**SELECTION**

● ● ● ● ●

And So, the early Christian identified Jesus as the Suffering Servant who will redeem God’s people from their sins…taking shame and turning it into something that honors God. And we too need to experience Jesus as the Messiah in this way, realizing the costly price of being all in like Jesus. In fact, associating Christ’s death with the redemption of sins, is based on the concept of the Suffering Servant.  For the next couple of weeks, we have the dramatic story of the Passion of Christ being playing out in a way that makes it clear that our salvation depends on Jesus. So, as we read about the close of Jesus’ public ministry and the experience of life breathed into something that had ended. The stage is set for Jesus’ betrayal, death, and resurrection. We have the dizzying drama to take our emotions a full 360 from Palm Sunday to the Crucifixion and finally to the Resurrection. And typically, the sounds of this special Passover are woven into the song of hosannas, laments, and hallelujahs. For our minds seek to hear the fulfillment of scripture, for in hearing the clip clock of a colt and the breaking of an alabaster jar of perfume our minds join in the story. However everything is jumbled together in our emotional memory, and the silence of lament on Maundy Thursday is battling the potential of praise and that leads us to pray for Jesus to sort out our senses even as we hope to glorify Jesus in the hopes of a resurrection Day and New Covenant written on the hearts of us all. Appropriately in preparation today on Saint Patrick’s Day, even though Patrick was not Irish, we sing for the peace of a “Gaelic Blessing” at church and play handbells to the tune of “Savior, Like A Shepherd Lead Us,” as a prelude. Friends March Madness has begun but I will be contemplating the trinitarian aspect of a Shamrock and thanking God for growth even as I practice up on the Handel we will sing in two weeks. In Christ we can overcome whatever befalls us.

● ● ● ● ●

**DATA SEGMENT**
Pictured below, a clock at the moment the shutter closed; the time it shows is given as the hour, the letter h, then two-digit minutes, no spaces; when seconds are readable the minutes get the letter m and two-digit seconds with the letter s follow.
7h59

● ● ● ● ●

**DIRECTIONS**
1. In the Passion reflection, what tune do the handbells play as a prelude?
2. The Passion reflection names the sounds that are typically woven into the song of this special Passover. List all of them.

**EXPECTED ANSWERS**
1. "Savior, Like A Shepherd Lead Us"

2. Hosannas, laments, and hallelujahs.